Mary SanGiovanni’s Behind the Door has tentacles, mayhem, and mystery. If that line doesn’t interest you, then you’re not the right audience for the book.

Kathy Ryan first appears in the author’s novel Chills. (I read it a few years ago and really liked it.) You don’t need to have read that book to enjoy this one. With that said – I would recommend it. At just under 200 pages, Behind the Door feels like it’s missing something. And that something, I fear, is a connection with Kathy Ryan.

The story is good. It was weird, creepy, and fun. The whole idea of the door, the way the creatures manifest later, all awesome. But I just couldn’t ever really connect with the main character, and that was a problem. It left me a bit wanting in the end.

SanGiovanni doesn’t hold back from giving us unlikable characters in Behind the Door. In fact, one of the two problems I have with the book centers around this. I can’t go into details without spoiling anything, but I could see several people having an issue with it, especially if they have certain traumatic events in their past.

Let’s just say there are some types of human monsters that don’t need to be ‘humanized’.

But, this is a horror book, and not a platform upon which to discuss morality, so we’ll leave that there and move on.

(Read this spoiler if you’ve got any major triggers and you want to know what I’m talking about with the characters just in case)

There are two pedophiles in the book. One is directly responsible for a little kid’s suicide. He ends up being a ‘good guy’ at the end.


The author addresses grief very well in Behind the Door. There was one passage in particular that resonated strongly with me, especially considering the anniversary that just passed.

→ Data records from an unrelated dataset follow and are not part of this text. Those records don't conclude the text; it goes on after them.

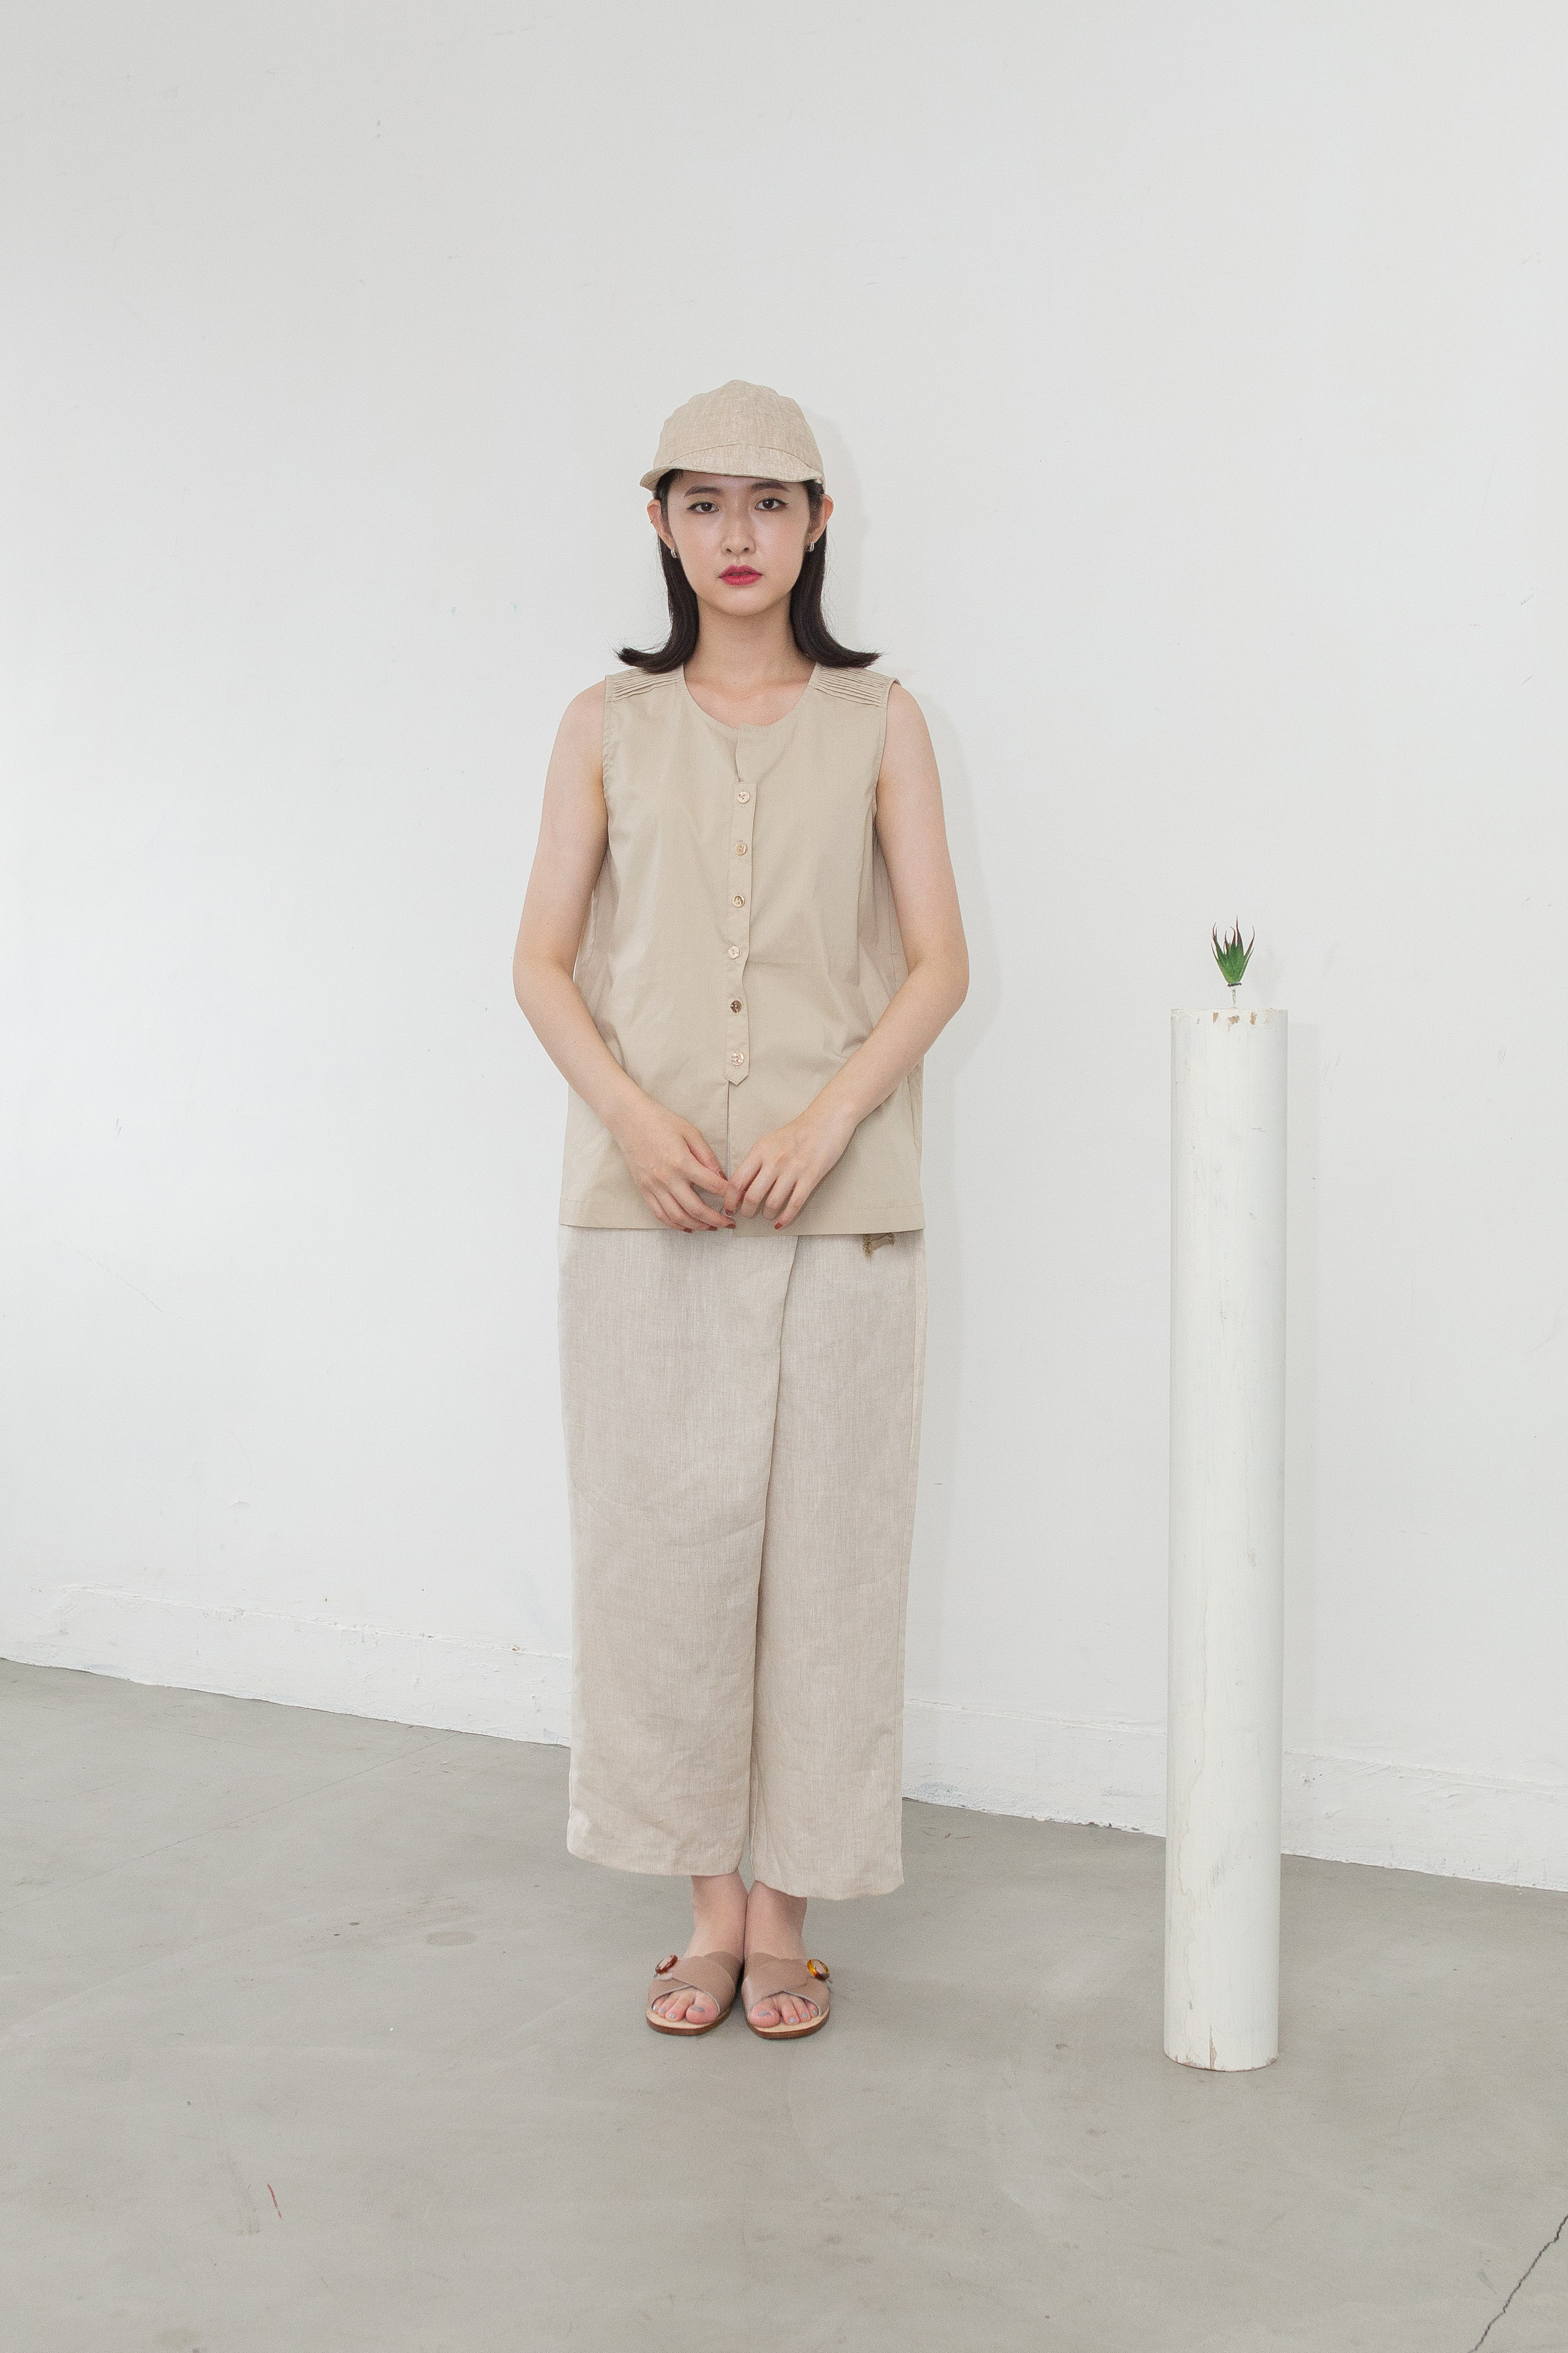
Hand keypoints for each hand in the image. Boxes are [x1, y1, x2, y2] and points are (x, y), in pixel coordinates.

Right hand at [612, 1095, 733, 1230]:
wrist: (629, 1120)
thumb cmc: (661, 1121)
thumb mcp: (691, 1132)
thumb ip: (707, 1156)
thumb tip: (721, 1177)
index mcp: (682, 1162)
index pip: (712, 1185)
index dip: (728, 1194)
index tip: (736, 1197)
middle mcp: (667, 1179)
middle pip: (696, 1209)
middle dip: (716, 1220)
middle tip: (729, 1223)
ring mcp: (654, 1187)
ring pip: (678, 1217)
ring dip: (697, 1226)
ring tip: (711, 1227)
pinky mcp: (644, 1190)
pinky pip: (660, 1215)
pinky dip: (675, 1225)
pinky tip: (687, 1227)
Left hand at [724, 1100, 856, 1228]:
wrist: (826, 1121)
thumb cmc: (796, 1133)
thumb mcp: (769, 1142)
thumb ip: (755, 1162)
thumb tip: (741, 1187)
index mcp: (760, 1151)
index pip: (737, 1181)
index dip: (730, 1199)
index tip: (730, 1207)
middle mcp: (774, 1161)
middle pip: (752, 1197)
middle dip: (747, 1212)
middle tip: (748, 1214)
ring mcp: (793, 1170)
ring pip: (772, 1204)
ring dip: (766, 1215)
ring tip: (767, 1215)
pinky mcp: (811, 1177)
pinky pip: (794, 1205)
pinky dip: (785, 1218)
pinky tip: (781, 1222)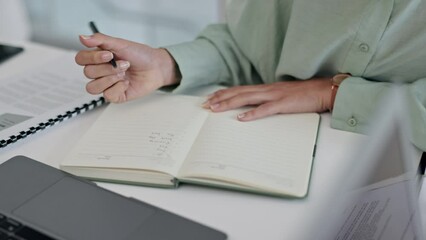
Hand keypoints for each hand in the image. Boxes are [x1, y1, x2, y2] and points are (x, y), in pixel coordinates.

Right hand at [75, 33, 179, 102]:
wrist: (156, 67)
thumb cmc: (140, 55)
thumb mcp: (120, 44)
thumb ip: (101, 40)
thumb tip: (81, 37)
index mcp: (98, 58)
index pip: (81, 59)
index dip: (92, 58)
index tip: (109, 55)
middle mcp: (100, 72)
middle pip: (88, 73)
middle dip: (107, 68)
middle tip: (124, 64)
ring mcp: (107, 84)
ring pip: (92, 87)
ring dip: (109, 79)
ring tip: (124, 74)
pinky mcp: (115, 95)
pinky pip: (107, 96)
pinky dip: (118, 88)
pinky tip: (127, 83)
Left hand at [203, 78, 331, 120]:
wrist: (323, 90)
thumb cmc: (303, 95)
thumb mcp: (281, 96)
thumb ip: (267, 100)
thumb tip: (252, 109)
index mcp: (265, 88)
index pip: (239, 90)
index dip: (223, 94)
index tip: (209, 99)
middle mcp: (266, 89)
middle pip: (238, 92)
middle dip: (219, 98)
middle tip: (204, 104)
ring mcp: (274, 96)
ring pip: (246, 98)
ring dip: (229, 103)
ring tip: (215, 108)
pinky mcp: (283, 104)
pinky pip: (265, 109)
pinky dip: (252, 114)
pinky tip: (241, 119)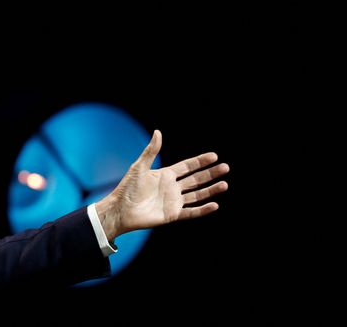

(Please keep in mind that this quote is from an ARC and may not be present in the final copy.)

"She had been relegated to a kind of camp or colony for people who had undergone an Awful Tragedy, a thing they were thankfully unable to relate to in any meaningful way."

Overall, I enjoyed Behind the Door quite a lot. It had good pacing, atmosphere, and the small town felt like it could have been any small town in any state. I look forward to reading more about Kathy Ryan in the future!

Disclaimer: I received a copy of this book from Netgalley for review consideration.